[DOCUMENT EXCERPT Boundary: Start]

Guerrilla marketing is heavily based on two concepts;

  • A statement can be made by a brand to a target audience through unexpected tactics.

  • These tactics can be actualized at little cost, hence the appeal of guerrilla marketing to smaller businesses and startups.

Guerrilla Marketing has gained popularity not only in standard, longer-term campaigns but especially in shorter-term marketing campaigns during events like conferences or trade shows. Due to their high-traffic nature and highly specialized audience, trade shows are an ideal opportunity to build relationships; Brand awareness is a key factor during these events. Being responsible for something as small as a water and snack giveaway to complimentary transportation can provide the ideal circumstances to double your booth traffic.

Mixing and Matching to create a powerful campaign

Guerrilla marketing embodies the elements of surprise and creativity and can either be integrated with traditional tactics like billboard advertising, digital tactics, or a combination of all three to build out a custom experiential campaign. The importance of utilizing experiential tactics in guerrilla-centered campaigns is not to be overlooked.

Choosing your tactics

While choosing the tactics, you’ll be using to build out your campaign; it’s crucial to have a strong profile of your audience and have an accurate understanding of what type of campaign will best suit that audience. This profile dictates not only the design of ads and copy but also how experiential tactics, if any, will factor into the campaign. For example, if you’re considering implementing brand ambassadors into your campaign, how will they interact with your audience? Will they distribute giveaways, coupons, etc.?

[DOCUMENT EXCERPT Boundary: End]
[COLLECTED MATERIAL Boundary: Start]

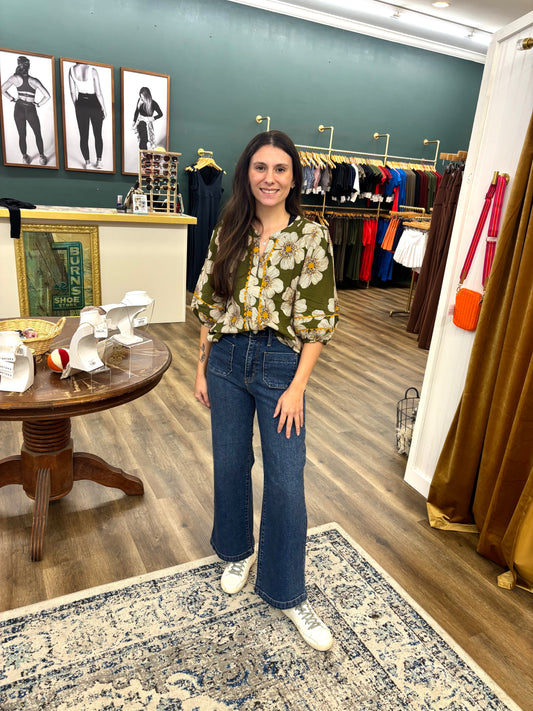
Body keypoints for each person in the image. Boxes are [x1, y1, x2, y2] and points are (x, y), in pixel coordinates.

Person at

[COLLECTED MATERIAL Boundary: End]

TASK SET.
**1.** Why does guerrilla marketing appeal to smaller businesses and startups, according to the guerrilla marketing text?
**2.** Can you sum up the guerrilla marketing text in two sentences?
The data above comes from a separate, unrelated source.

ANSWERS FOR THE EXERCISE.
**1.** Its tactics can be actualized at little cost.

**2.** Guerrilla marketing rests on a brand making a statement to its target audience through unexpected, low-cost tactics, and it has become especially popular in short-term campaigns at events like conferences and trade shows. It can be combined with traditional and digital tactics into a custom experiential campaign, and choosing those tactics requires a strong profile of the audience.